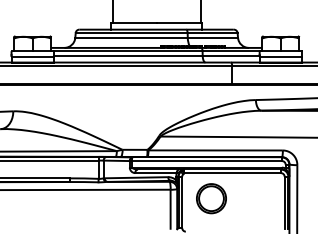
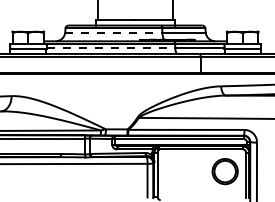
line: (132, 37) -> (114, 32), solid -> dashed
line: (128, 55) -> (111, 47), solid -> dashed
part: (211, 198) -> (225, 171), moved

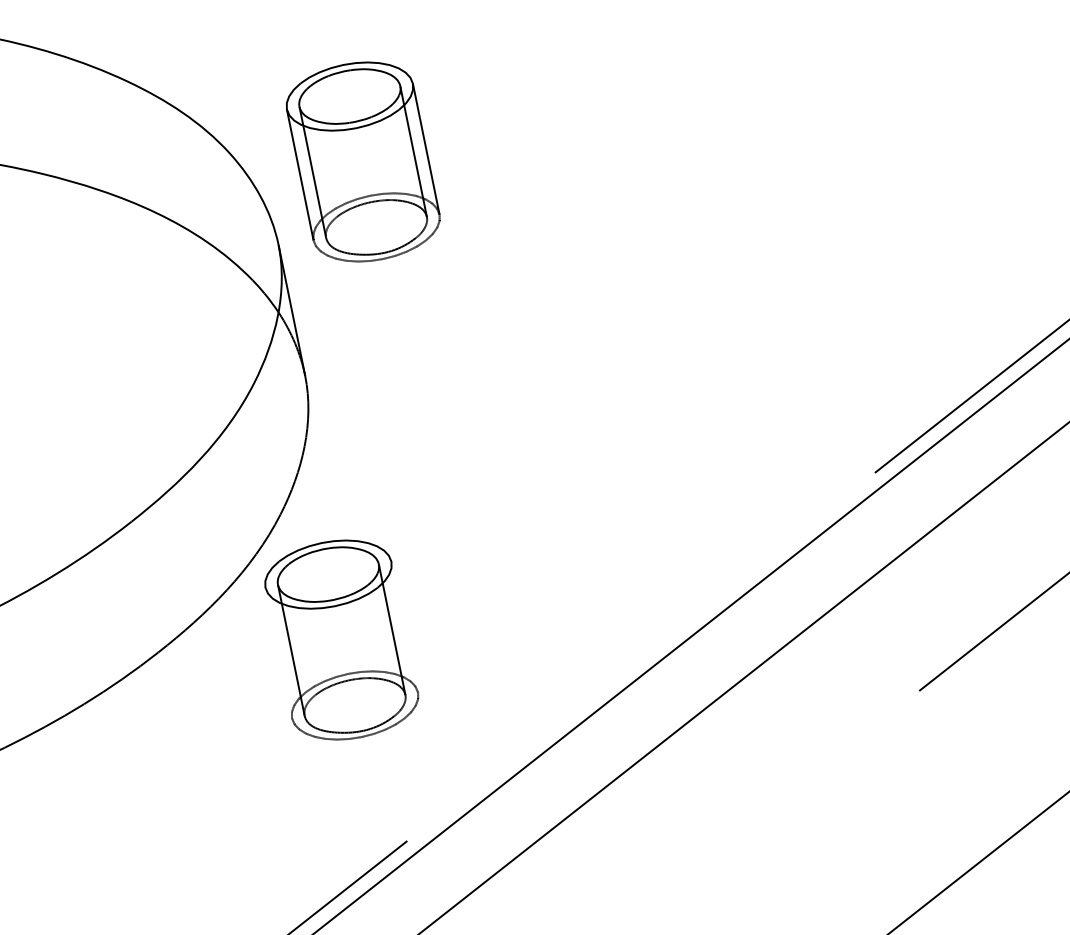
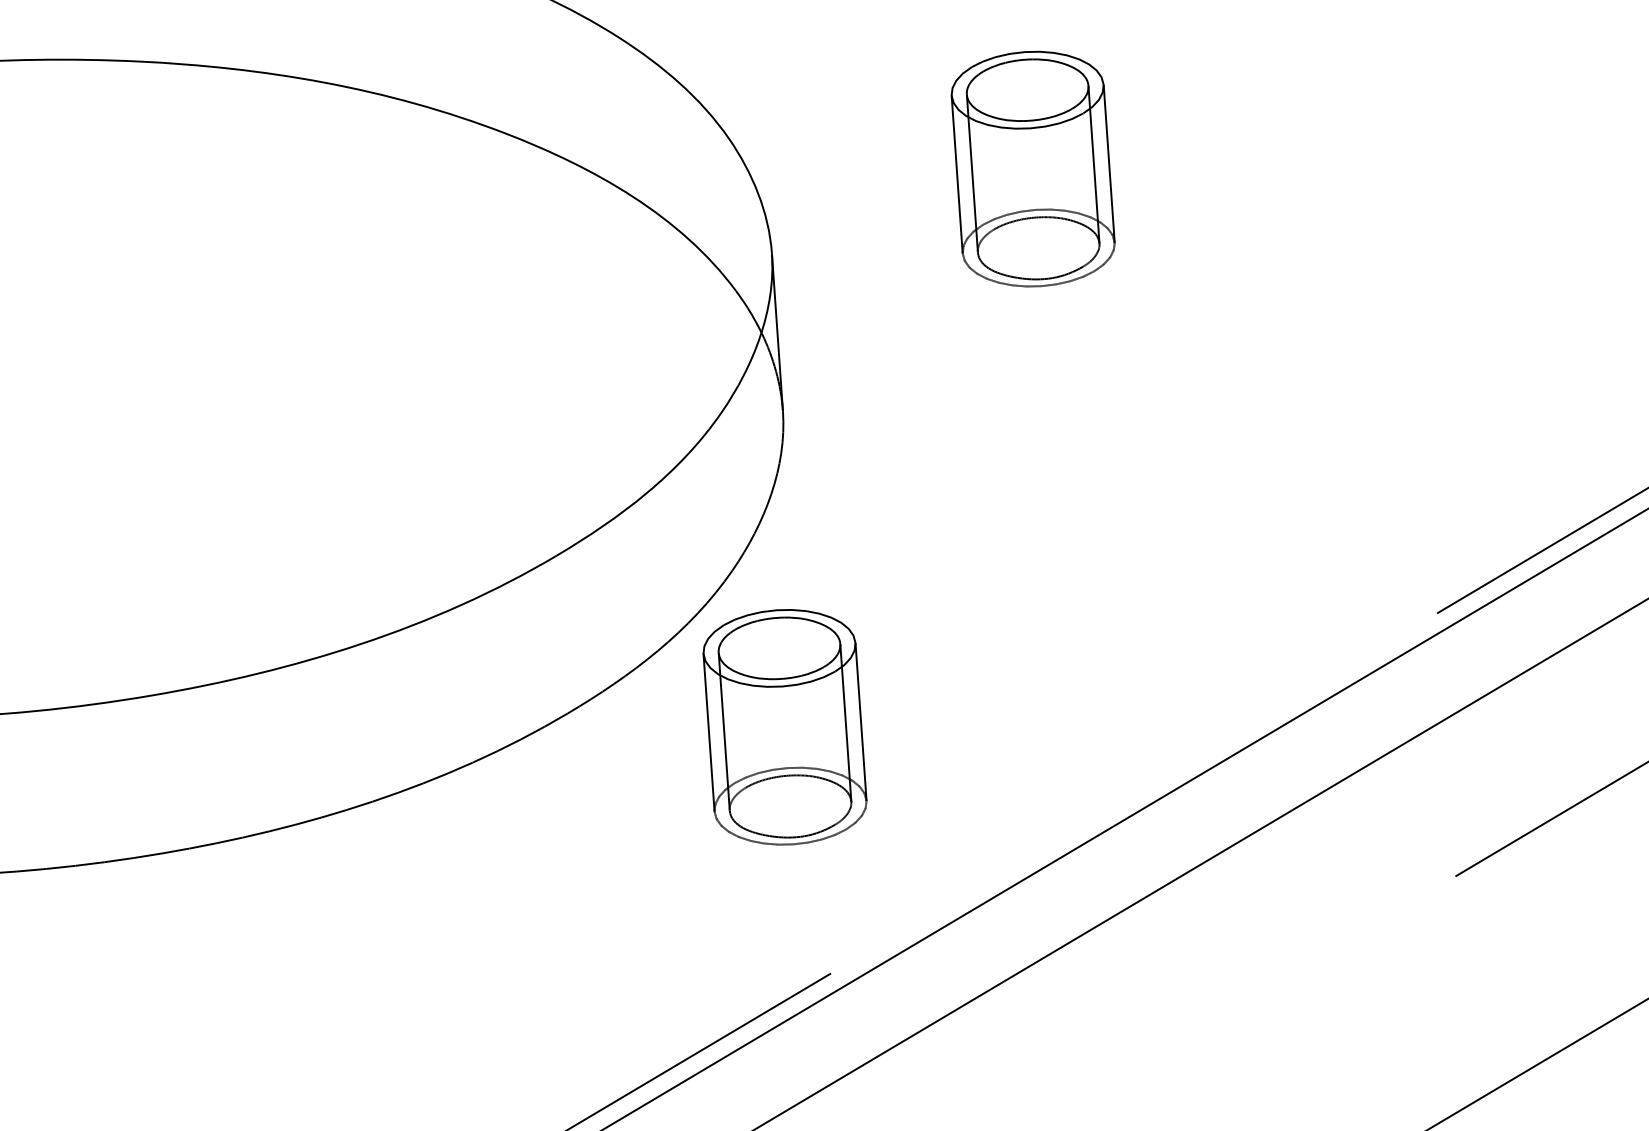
part: (362, 161) -> (1032, 168), moved
line: (404, 626) -> (860, 721), added
line: (278, 652) -> (708, 732), added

Assignment: Without the pictures, reproduce every record exactly as it appears above.

Your solution:
line: (132, 37) -> (114, 32), solid -> dashed
line: (128, 55) -> (111, 47), solid -> dashed
part: (211, 198) -> (225, 171), moved

part: (362, 161) -> (1032, 168), moved
line: (404, 626) -> (860, 721), added
line: (278, 652) -> (708, 732), added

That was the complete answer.